== What you should do ==
Only the lines from the beginning of the data through the line holding "left elbow: (1056, 649)" belong in the answer, printed exactly and without pictures.

=== Input material ===

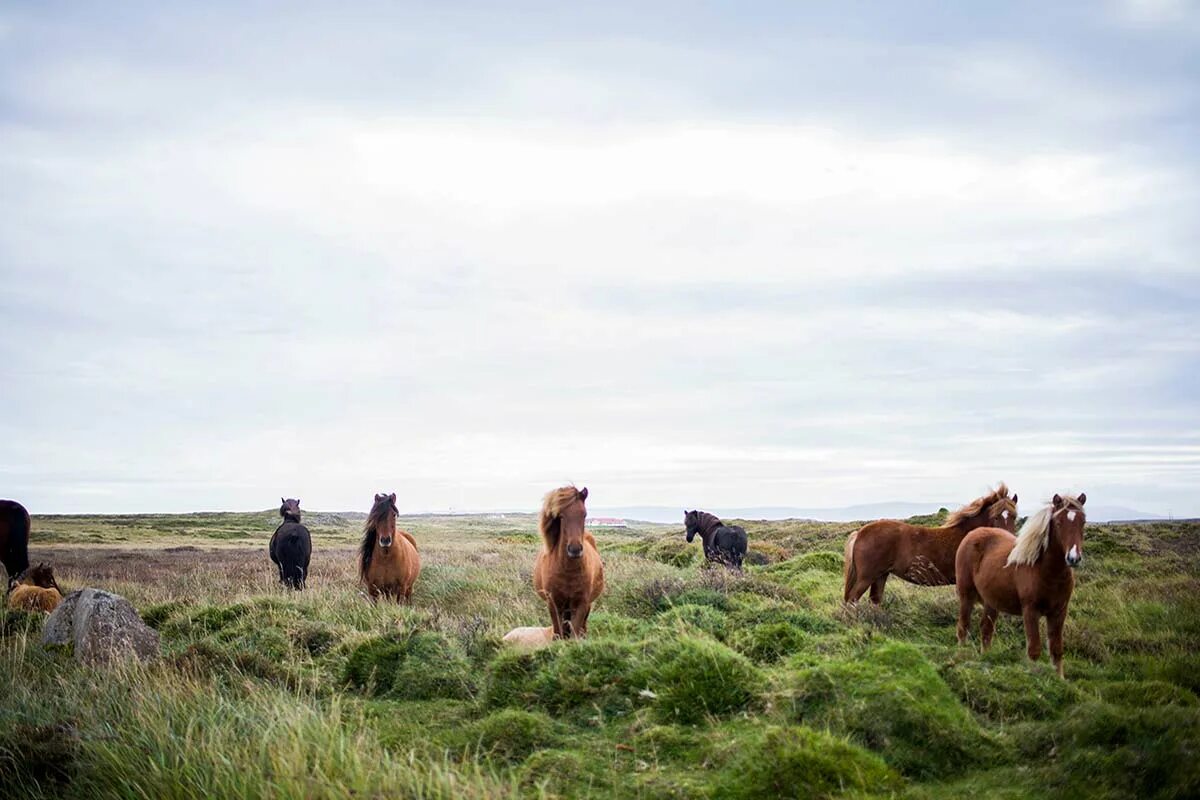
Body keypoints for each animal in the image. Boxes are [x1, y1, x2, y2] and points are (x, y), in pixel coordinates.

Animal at [532, 484, 604, 642]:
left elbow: (575, 633)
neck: (568, 571)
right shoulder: (554, 604)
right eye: (561, 516)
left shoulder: (581, 604)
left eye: (584, 514)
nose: (575, 549)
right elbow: (558, 633)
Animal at [840, 482, 1017, 606]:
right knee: (852, 600)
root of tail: (860, 533)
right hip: (866, 577)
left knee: (874, 601)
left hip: (880, 575)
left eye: (1014, 516)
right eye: (995, 517)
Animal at [955, 491, 1089, 681]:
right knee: (963, 627)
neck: (1046, 571)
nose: (1073, 558)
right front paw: (1034, 678)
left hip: (991, 602)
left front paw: (1060, 680)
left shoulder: (1059, 612)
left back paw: (985, 658)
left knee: (986, 629)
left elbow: (1056, 649)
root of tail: (973, 533)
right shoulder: (1030, 611)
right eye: (1058, 522)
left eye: (1082, 521)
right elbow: (1034, 650)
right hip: (966, 596)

===

== Answer below ==
Body keypoints for each animal in the image. Boxes are [x1, y1, x2, y2] and points are (x, y), in pixel coordinates.

Animal at [532, 484, 604, 642]:
left elbow: (575, 633)
neck: (568, 571)
right shoulder: (554, 604)
right eye: (561, 516)
left shoulder: (581, 604)
left eye: (584, 514)
nose: (575, 549)
right elbow: (558, 633)
Animal at [840, 482, 1017, 606]:
right knee: (852, 600)
root of tail: (860, 533)
right hip: (866, 577)
left knee: (874, 601)
left hip: (880, 575)
left eye: (1014, 516)
right eye: (995, 517)
Animal at [955, 491, 1089, 681]:
right knee: (963, 627)
neck: (1046, 571)
nose: (1073, 558)
right front paw: (1034, 678)
left hip: (991, 602)
left front paw: (1060, 680)
left shoulder: (1059, 612)
left back paw: (985, 658)
left knee: (986, 629)
left elbow: (1056, 649)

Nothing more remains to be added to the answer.